- Assignment -
Leaving every image behind, reproduce the records word for word.
***** Data provided
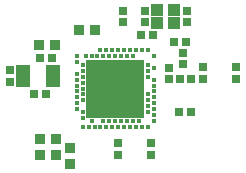
<source format=gts>
G04*
G04 #@! TF.GenerationSoftware,Altium Limited,Altium Designer,18.0.11 (651)*
G04*
G04 Layer_Color=8388736*
%FSLAX24Y24*%
%MOIN*%
G70*
G01*
G75*
%ADD23R,0.0296X0.0257*%
%ADD24R,0.0257X0.0296*%
%ADD25R,0.0316X0.0257*%
%ADD26R,0.0375X0.0355*%
%ADD27R,0.0434X0.0395*%
%ADD28R,0.0355X0.0375*%
%ADD29C,0.0148*%
%ADD30R,0.1949X0.1949*%
%ADD31R,0.0454X0.0769*%
D23*
X2520Y-787D02*
D03*
X2126D02*
D03*
X2362Y1545D02*
D03*
X1969D02*
D03*
X876Y1791D02*
D03*
X1270D02*
D03*
X-2096Y1033D02*
D03*
X-2490D02*
D03*
X-2314Y-167D02*
D03*
X-2708D02*
D03*
D24*
X4039Y323D02*
D03*
Y717D02*
D03*
X1792Y699D02*
D03*
Y305D02*
D03*
X2266Y803D02*
D03*
Y1197D02*
D03*
X2916Y717D02*
D03*
Y323D02*
D03*
X1191Y-1821D02*
D03*
Y-2215D02*
D03*
X98Y-1821D02*
D03*
Y-2215D02*
D03*
X2378Y2597D02*
D03*
Y2203D02*
D03*
X978Y2203D02*
D03*
Y2597D02*
D03*
X266Y2205D02*
D03*
Y2598D02*
D03*
X-3515Y217D02*
D03*
Y610D02*
D03*
D25*
X2539Y302D02*
D03*
X2165Y302D02*
D03*
D26*
X-1971Y-2215D02*
D03*
Y-1683D02*
D03*
X-2503Y-2215D02*
D03*
Y-1683D02*
D03*
X-1496Y-2500D02*
D03*
Y-1969D02*
D03*
D27*
X1392Y2173D02*
D03*
Y2626D02*
D03*
X1963D02*
D03*
Y2173D02*
D03*
D28*
X-2549Y1467D02*
D03*
X-2018D02*
D03*
X-1191Y1959D02*
D03*
X-659D02*
D03*
D29*
X886Y1280D02*
D03*
X-492D02*
D03*
X-295D02*
D03*
X-98D02*
D03*
X98D02*
D03*
X295D02*
D03*
X492D02*
D03*
X689D02*
D03*
X1083D02*
D03*
X-1280Y1083D02*
D03*
X-984D02*
D03*
X-787D02*
D03*
X-591D02*
D03*
X-394D02*
D03*
X-197D02*
D03*
X0D02*
D03*
X197D02*
D03*
X394D02*
D03*
X591D02*
D03*
X1280D02*
D03*
X1083Y787D02*
D03*
X-1280Y886D02*
D03*
X-1083Y787D02*
D03*
X1280Y689D02*
D03*
X-1083Y591D02*
D03*
X1083D02*
D03*
X-1280Y492D02*
D03*
X-1083Y394D02*
D03*
X1083D02*
D03*
X-1280Y295D02*
D03*
X1280D02*
D03*
X-1083Y197D02*
D03*
X-1280Y98D02*
D03*
X1280D02*
D03*
X-1083Y0D02*
D03*
X-1280Y-98D02*
D03*
X1280D02*
D03*
X-1083Y-197D02*
D03*
X1083D02*
D03*
X-1280Y-295D02*
D03*
X1280D02*
D03*
X-1083Y-394D02*
D03*
X1083D02*
D03*
X-1280Y-492D02*
D03*
X1280D02*
D03*
X1083Y-591D02*
D03*
X-1280Y-689D02*
D03*
X1280D02*
D03*
X-1083Y-787D02*
D03*
X1083D02*
D03*
X1280Y-886D02*
D03*
X-1083Y-984D02*
D03*
X-787Y-1083D02*
D03*
X-394D02*
D03*
X-197D02*
D03*
X0D02*
D03*
X197D02*
D03*
X394D02*
D03*
X591D02*
D03*
X787D02*
D03*
X1280D02*
D03*
X-1083Y-1280D02*
D03*
X-886D02*
D03*
X-689D02*
D03*
X-492D02*
D03*
X-295D02*
D03*
X-98D02*
D03*
X98D02*
D03*
X295D02*
D03*
X492D02*
D03*
X689D02*
D03*
X886D02*
D03*
X1083D02*
D03*
D30*
X0Y0D02*
D03*
D31*
X-2078Y404D02*
D03*
X-3062D02*
D03*
M02*

</source>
**********
- Result -
<source format=gts>
G04*
G04 #@! TF.GenerationSoftware,Altium Limited,Altium Designer,18.0.11 (651)*
G04*
G04 Layer_Color=8388736*
%FSLAX24Y24*%
%MOIN*%
G70*
G01*
G75*
%ADD23R,0.0296X0.0257*%
%ADD24R,0.0257X0.0296*%
%ADD25R,0.0316X0.0257*%
%ADD26R,0.0375X0.0355*%
%ADD27R,0.0434X0.0395*%
%ADD28R,0.0355X0.0375*%
%ADD29C,0.0148*%
%ADD30R,0.1949X0.1949*%
%ADD31R,0.0454X0.0769*%
D23*
X2520Y-787D02*
D03*
X2126D02*
D03*
X2362Y1545D02*
D03*
X1969D02*
D03*
X876Y1791D02*
D03*
X1270D02*
D03*
X-2096Y1033D02*
D03*
X-2490D02*
D03*
X-2314Y-167D02*
D03*
X-2708D02*
D03*
D24*
X4039Y323D02*
D03*
Y717D02*
D03*
X1792Y699D02*
D03*
Y305D02*
D03*
X2266Y803D02*
D03*
Y1197D02*
D03*
X2916Y717D02*
D03*
Y323D02*
D03*
X1191Y-1821D02*
D03*
Y-2215D02*
D03*
X98Y-1821D02*
D03*
Y-2215D02*
D03*
X2378Y2597D02*
D03*
Y2203D02*
D03*
X978Y2203D02*
D03*
Y2597D02*
D03*
X266Y2205D02*
D03*
Y2598D02*
D03*
X-3515Y217D02*
D03*
Y610D02*
D03*
D25*
X2539Y302D02*
D03*
X2165Y302D02*
D03*
D26*
X-1971Y-2215D02*
D03*
Y-1683D02*
D03*
X-2503Y-2215D02*
D03*
Y-1683D02*
D03*
X-1496Y-2500D02*
D03*
Y-1969D02*
D03*
D27*
X1392Y2173D02*
D03*
Y2626D02*
D03*
X1963D02*
D03*
Y2173D02*
D03*
D28*
X-2549Y1467D02*
D03*
X-2018D02*
D03*
X-1191Y1959D02*
D03*
X-659D02*
D03*
D29*
X886Y1280D02*
D03*
X-492D02*
D03*
X-295D02*
D03*
X-98D02*
D03*
X98D02*
D03*
X295D02*
D03*
X492D02*
D03*
X689D02*
D03*
X1083D02*
D03*
X-1280Y1083D02*
D03*
X-984D02*
D03*
X-787D02*
D03*
X-591D02*
D03*
X-394D02*
D03*
X-197D02*
D03*
X0D02*
D03*
X197D02*
D03*
X394D02*
D03*
X591D02*
D03*
X1280D02*
D03*
X1083Y787D02*
D03*
X-1280Y886D02*
D03*
X-1083Y787D02*
D03*
X1280Y689D02*
D03*
X-1083Y591D02*
D03*
X1083D02*
D03*
X-1280Y492D02*
D03*
X-1083Y394D02*
D03*
X1083D02*
D03*
X-1280Y295D02*
D03*
X1280D02*
D03*
X-1083Y197D02*
D03*
X-1280Y98D02*
D03*
X1280D02*
D03*
X-1083Y0D02*
D03*
X-1280Y-98D02*
D03*
X1280D02*
D03*
X-1083Y-197D02*
D03*
X1083D02*
D03*
X-1280Y-295D02*
D03*
X1280D02*
D03*
X-1083Y-394D02*
D03*
X1083D02*
D03*
X-1280Y-492D02*
D03*
X1280D02*
D03*
X1083Y-591D02*
D03*
X-1280Y-689D02*
D03*
X1280D02*
D03*
X-1083Y-787D02*
D03*
X1083D02*
D03*
X1280Y-886D02*
D03*
X-1083Y-984D02*
D03*
X-787Y-1083D02*
D03*
X-394D02*
D03*
X-197D02*
D03*
X0D02*
D03*
X197D02*
D03*
X394D02*
D03*
X591D02*
D03*
X787D02*
D03*
X1280D02*
D03*
X-1083Y-1280D02*
D03*
X-886D02*
D03*
X-689D02*
D03*
X-492D02*
D03*
X-295D02*
D03*
X-98D02*
D03*
X98D02*
D03*
X295D02*
D03*
X492D02*
D03*
X689D02*
D03*
X886D02*
D03*
X1083D02*
D03*
D30*
X0Y0D02*
D03*
D31*
X-2078Y404D02*
D03*
X-3062D02*
D03*
M02*

</source>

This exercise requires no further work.